Work to complete —
For the word "stage", state how many lines of the records include it, with no other text.

....

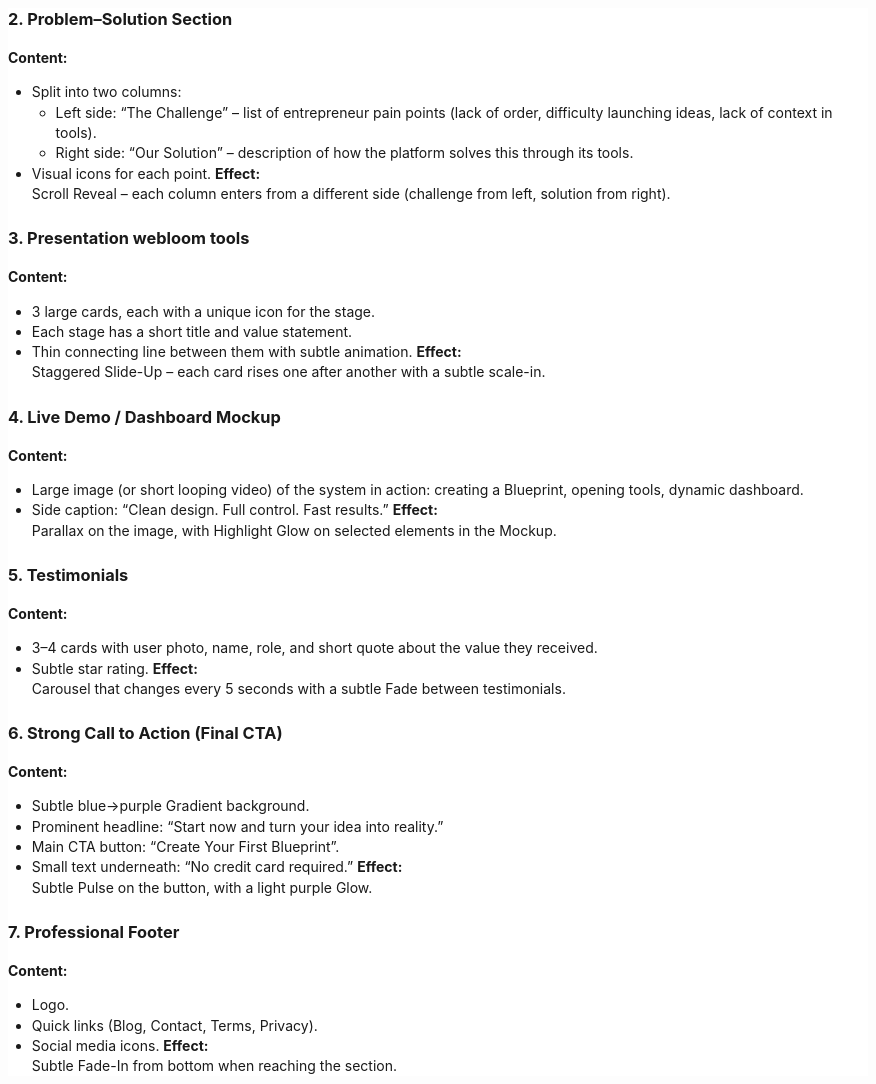 ### 2. Problem–Solution Section
**Content:**
- Split into two columns:  
  - Left side: “The Challenge” – list of entrepreneur pain points (lack of order, difficulty launching ideas, lack of context in tools).  
  - Right side: “Our Solution” – description of how the platform solves this through its tools.  
- Visual icons for each point.
**Effect:**  
Scroll Reveal – each column enters from a different side (challenge from left, solution from right).

### 3. Presentation webloom tools
**Content:**
- 3 large cards, each with a unique icon for the stage.  
- Each stage has a short title and value statement.  
- Thin connecting line between them with subtle animation.
**Effect:**  
Staggered Slide-Up – each card rises one after another with a subtle scale-in.

### 4. Live Demo / Dashboard Mockup
**Content:**
- Large image (or short looping video) of the system in action: creating a Blueprint, opening tools, dynamic dashboard.  
- Side caption: “Clean design. Full control. Fast results.”
**Effect:**  
Parallax on the image, with Highlight Glow on selected elements in the Mockup.

### 5. Testimonials
**Content:**
- 3–4 cards with user photo, name, role, and short quote about the value they received.  
- Subtle star rating.
**Effect:**  
Carousel that changes every 5 seconds with a subtle Fade between testimonials.

### 6. Strong Call to Action (Final CTA)
**Content:**
- Subtle blue→purple Gradient background.  
- Prominent headline: “Start now and turn your idea into reality.”  
- Main CTA button: “Create Your First Blueprint”.  
- Small text underneath: “No credit card required.”
**Effect:**  
Subtle Pulse on the button, with a light purple Glow.

### 7. Professional Footer
**Content:**
- Logo.  
- Quick links (Blog, Contact, Terms, Privacy).  
- Social media icons.
**Effect:**  
Subtle Fade-In from bottom when reaching the section.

....

The answer —
2